● Work required:
Leaving the images behind, copy every line of the records exactly.

====

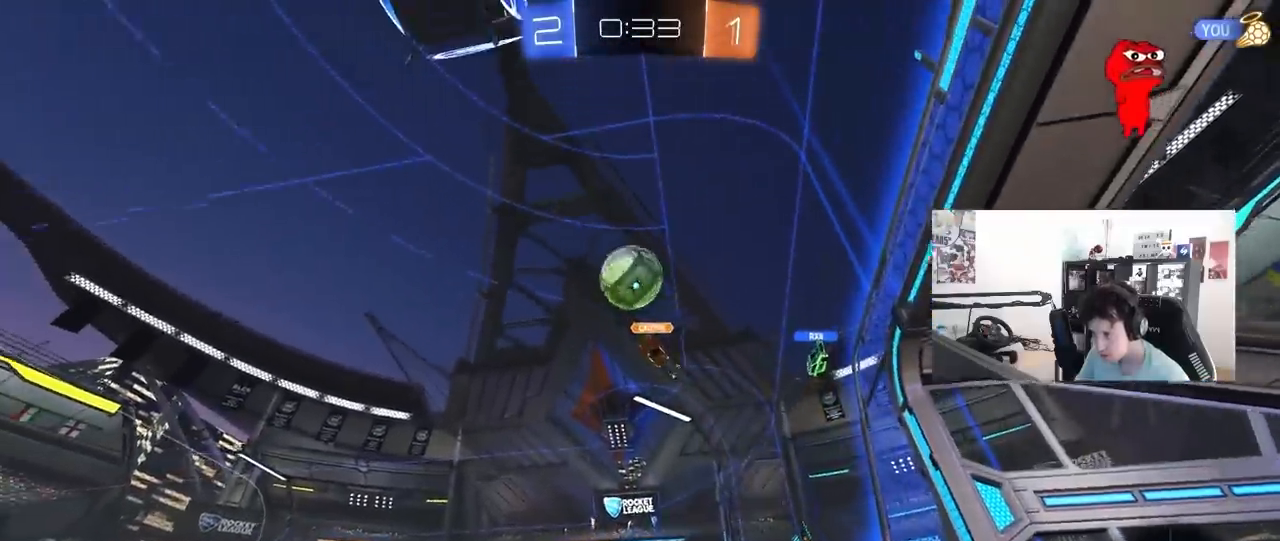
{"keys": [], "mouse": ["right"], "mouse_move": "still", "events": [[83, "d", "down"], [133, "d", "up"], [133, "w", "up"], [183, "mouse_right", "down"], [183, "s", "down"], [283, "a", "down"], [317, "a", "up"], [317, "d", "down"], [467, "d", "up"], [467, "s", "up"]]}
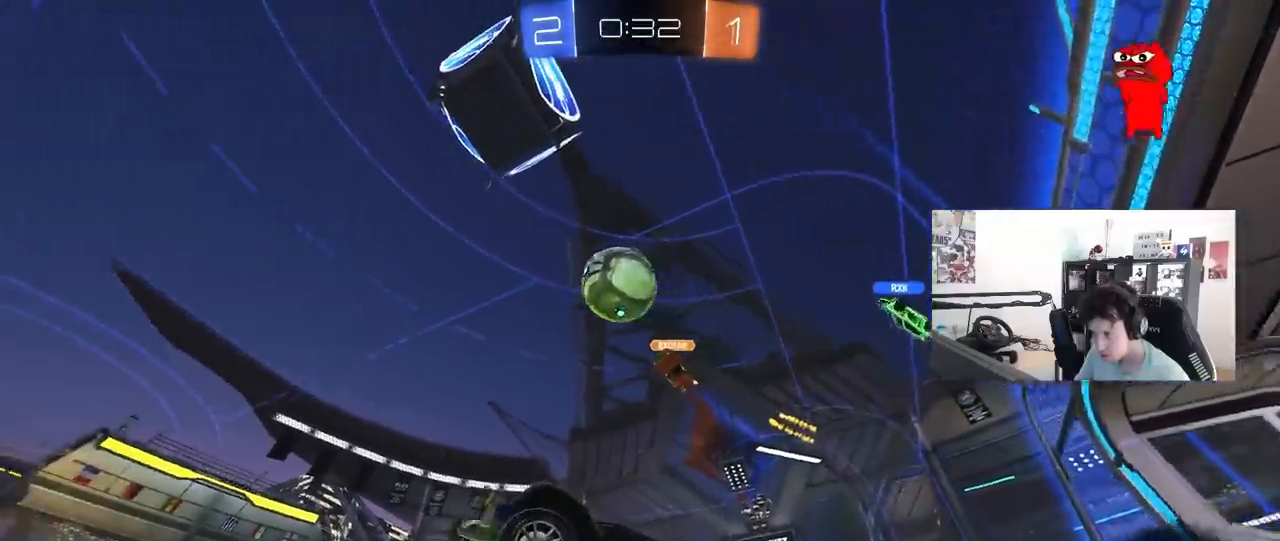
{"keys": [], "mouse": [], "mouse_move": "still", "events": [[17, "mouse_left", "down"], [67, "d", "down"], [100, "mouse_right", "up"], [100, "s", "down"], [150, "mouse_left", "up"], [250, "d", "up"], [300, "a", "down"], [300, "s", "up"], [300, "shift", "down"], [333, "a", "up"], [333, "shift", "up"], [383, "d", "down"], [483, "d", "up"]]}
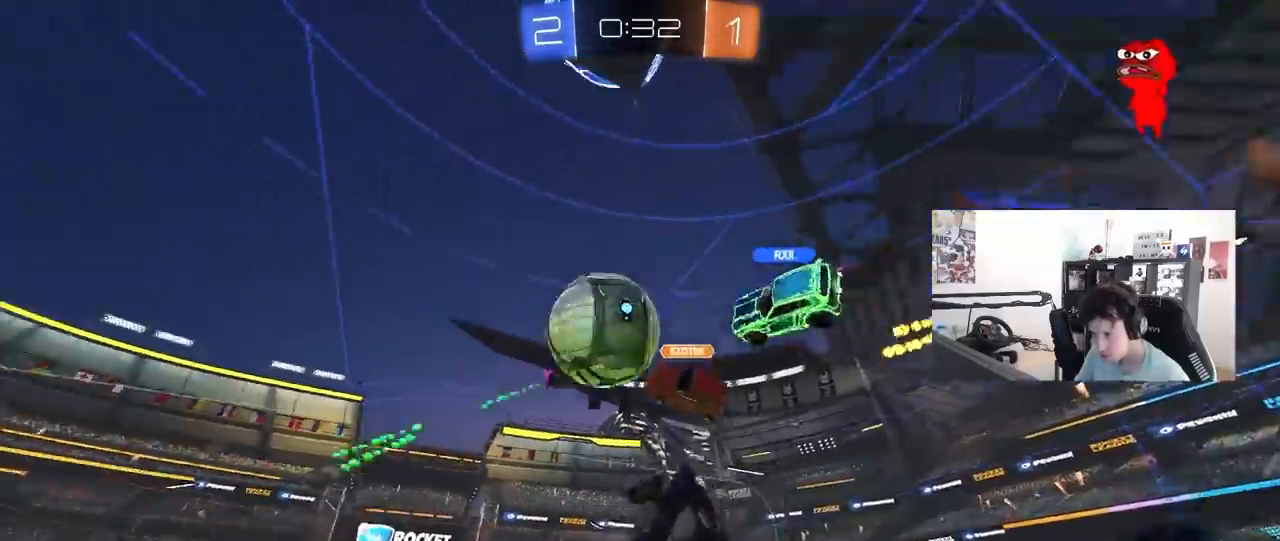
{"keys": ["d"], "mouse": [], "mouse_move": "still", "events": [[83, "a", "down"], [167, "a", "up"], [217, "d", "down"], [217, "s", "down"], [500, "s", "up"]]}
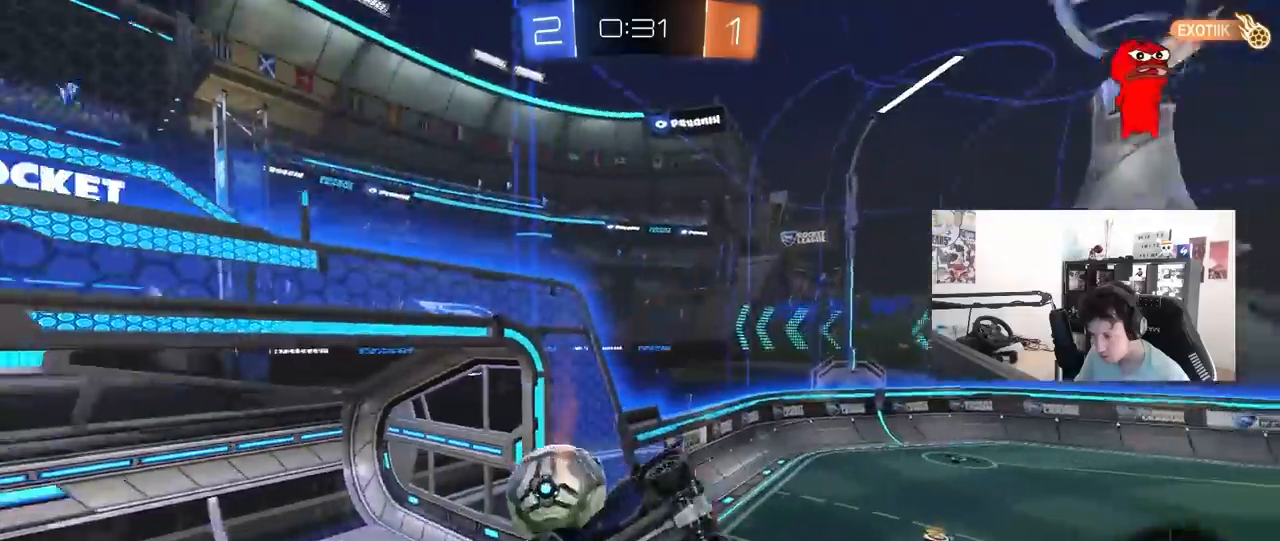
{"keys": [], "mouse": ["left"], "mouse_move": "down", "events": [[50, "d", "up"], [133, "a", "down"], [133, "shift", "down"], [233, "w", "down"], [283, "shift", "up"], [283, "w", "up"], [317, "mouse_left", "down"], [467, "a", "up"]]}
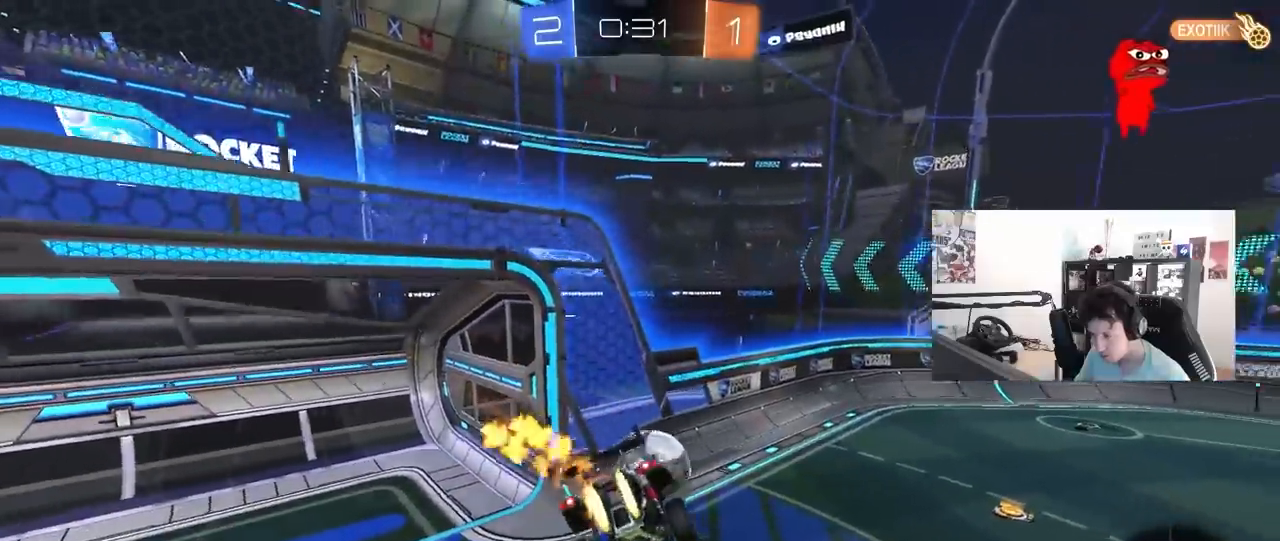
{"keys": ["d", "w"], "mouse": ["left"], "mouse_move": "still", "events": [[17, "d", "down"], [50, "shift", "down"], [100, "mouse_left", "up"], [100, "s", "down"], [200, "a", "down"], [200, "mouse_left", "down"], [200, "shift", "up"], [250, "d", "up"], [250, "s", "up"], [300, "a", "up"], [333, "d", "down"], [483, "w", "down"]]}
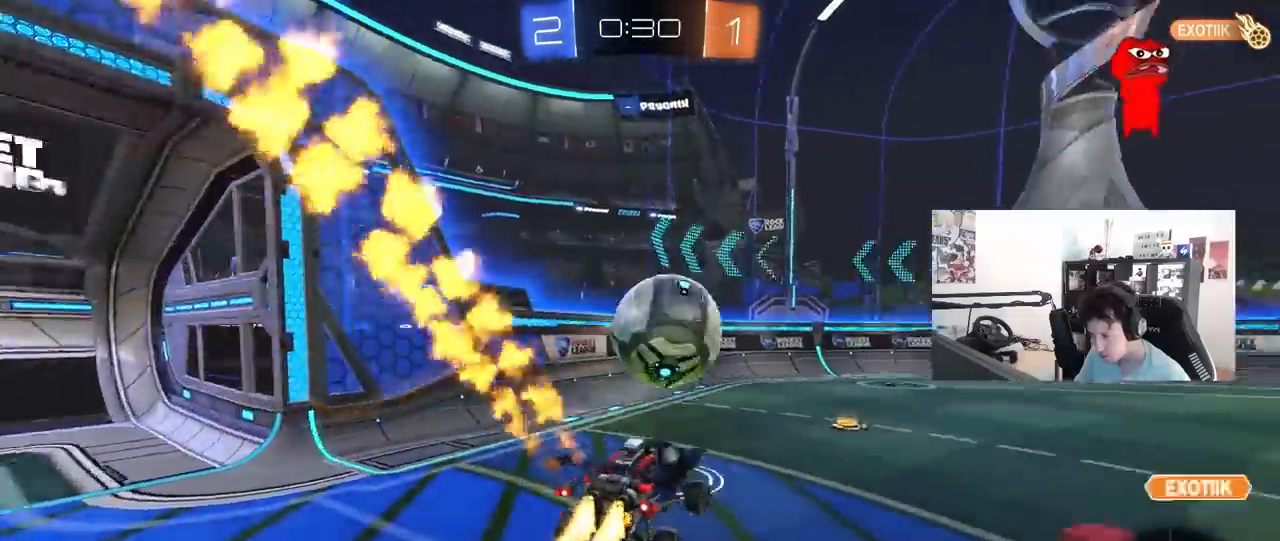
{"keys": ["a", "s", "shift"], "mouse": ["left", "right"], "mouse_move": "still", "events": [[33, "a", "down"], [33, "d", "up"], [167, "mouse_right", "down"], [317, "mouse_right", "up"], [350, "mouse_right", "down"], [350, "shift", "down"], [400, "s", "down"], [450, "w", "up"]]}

====

● Reply to the exercise:
{"keys": [], "mouse": ["right"], "mouse_move": "still", "events": [[83, "d", "down"], [133, "d", "up"], [133, "w", "up"], [183, "mouse_right", "down"], [183, "s", "down"], [283, "a", "down"], [317, "a", "up"], [317, "d", "down"], [467, "d", "up"], [467, "s", "up"]]}
{"keys": [], "mouse": [], "mouse_move": "still", "events": [[17, "mouse_left", "down"], [67, "d", "down"], [100, "mouse_right", "up"], [100, "s", "down"], [150, "mouse_left", "up"], [250, "d", "up"], [300, "a", "down"], [300, "s", "up"], [300, "shift", "down"], [333, "a", "up"], [333, "shift", "up"], [383, "d", "down"], [483, "d", "up"]]}
{"keys": ["d"], "mouse": [], "mouse_move": "still", "events": [[83, "a", "down"], [167, "a", "up"], [217, "d", "down"], [217, "s", "down"], [500, "s", "up"]]}
{"keys": [], "mouse": ["left"], "mouse_move": "down", "events": [[50, "d", "up"], [133, "a", "down"], [133, "shift", "down"], [233, "w", "down"], [283, "shift", "up"], [283, "w", "up"], [317, "mouse_left", "down"], [467, "a", "up"]]}
{"keys": ["d", "w"], "mouse": ["left"], "mouse_move": "still", "events": [[17, "d", "down"], [50, "shift", "down"], [100, "mouse_left", "up"], [100, "s", "down"], [200, "a", "down"], [200, "mouse_left", "down"], [200, "shift", "up"], [250, "d", "up"], [250, "s", "up"], [300, "a", "up"], [333, "d", "down"], [483, "w", "down"]]}
{"keys": ["a", "s", "shift"], "mouse": ["left", "right"], "mouse_move": "still", "events": [[33, "a", "down"], [33, "d", "up"], [167, "mouse_right", "down"], [317, "mouse_right", "up"], [350, "mouse_right", "down"], [350, "shift", "down"], [400, "s", "down"], [450, "w", "up"]]}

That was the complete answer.